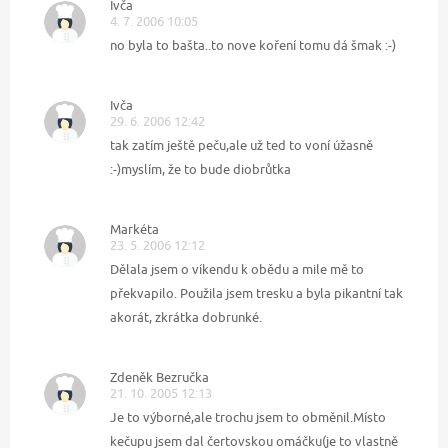
Ivča
4. 7. 2006 10:05
no byla to bašta..to nove koření tomu dá šmak :-)
Ivča
29. 6. 2006 12:42
tak zatím ještě peču,ale už ted to voní úžasně
:-)myslím, že to bude diobrůtka
Markéta
23. 5. 2006 12:12
Dělala jsem o víkendu k obědu a mile mě to
překvapilo. Použila jsem tresku a byla pikantní tak
akorát, zkrátka dobrunké.
Zdeněk Bezručka
21. 10. 2005 12:13
Je to výborné,ale trochu jsem to obměnil.Místo
kečupu jsem dal čertovskou omáčku(je to vlastně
-------
**TASK TO CARRY OUT**
Repeat the material above word for word; no images go in the copy.

**ANSWER SECTION**
Ivča
4. 7. 2006 10:05
no byla to bašta..to nove koření tomu dá šmak :-)
Ivča
29. 6. 2006 12:42
tak zatím ještě peču,ale už ted to voní úžasně
:-)myslím, že to bude diobrůtka
Markéta
23. 5. 2006 12:12
Dělala jsem o víkendu k obědu a mile mě to
překvapilo. Použila jsem tresku a byla pikantní tak
akorát, zkrátka dobrunké.
Zdeněk Bezručka
21. 10. 2005 12:13
Je to výborné,ale trochu jsem to obměnil.Místo
kečupu jsem dal čertovskou omáčku(je to vlastně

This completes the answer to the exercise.